The memory consumption surge is associated with the watch implementation in the client library. As can be seen here, when the ingress rate of the events are more than the egress rate from the watch response channel the buffers holding the events tend to bloat. There is no throttling done between etcd and the client. Even if throttling was done, we would not be able to depend on it. As the revision of etcd would have moved ahead and due to throttling the watch events would be far behind. This lag could get progressively worse if the load on etcd persists. We would have to implement a different approach to watches if we stumble upon this issue in realtime.
When the delta snapshot logic was changed to run multiple goroutines to drain the watch channel and to short circuit writing the delta to cloud but instead just drop it, we see that the memory pressure on the watch client is drastically reduced. The finding is shown in the image below.

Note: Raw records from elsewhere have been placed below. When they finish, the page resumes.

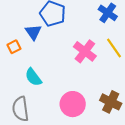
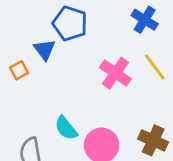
cyan semicircle: (33, 77) -> (66, 128), moved

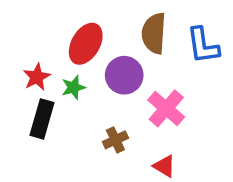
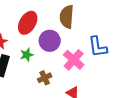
blue L-shape: (203, 45) -> (98, 47), moved
green star: (73, 87) -> (27, 55), moved

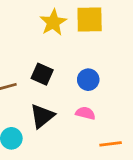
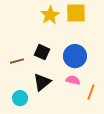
blue circle: (88, 80) -> (75, 56), size x1.5
orange line: (111, 144) -> (91, 92), moved, turned -63

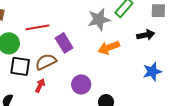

There are two areas to address in order to arrive at a solution:
- Fix the watch implementation of etcd client to throttle the ingress of watch response events from etcd. Implement a fix avoid the unchecked growth of buffer so as to prevent the OOM Kill.
- Try a polling-based approach (with parallel download of chunks of revisions) as against the watch-based approach now. The delta revisions yet to be archived in the cloud store can be polled in chunks. The amount of memory consumed from as part of the poll based events fetch can be done in a controlled manner.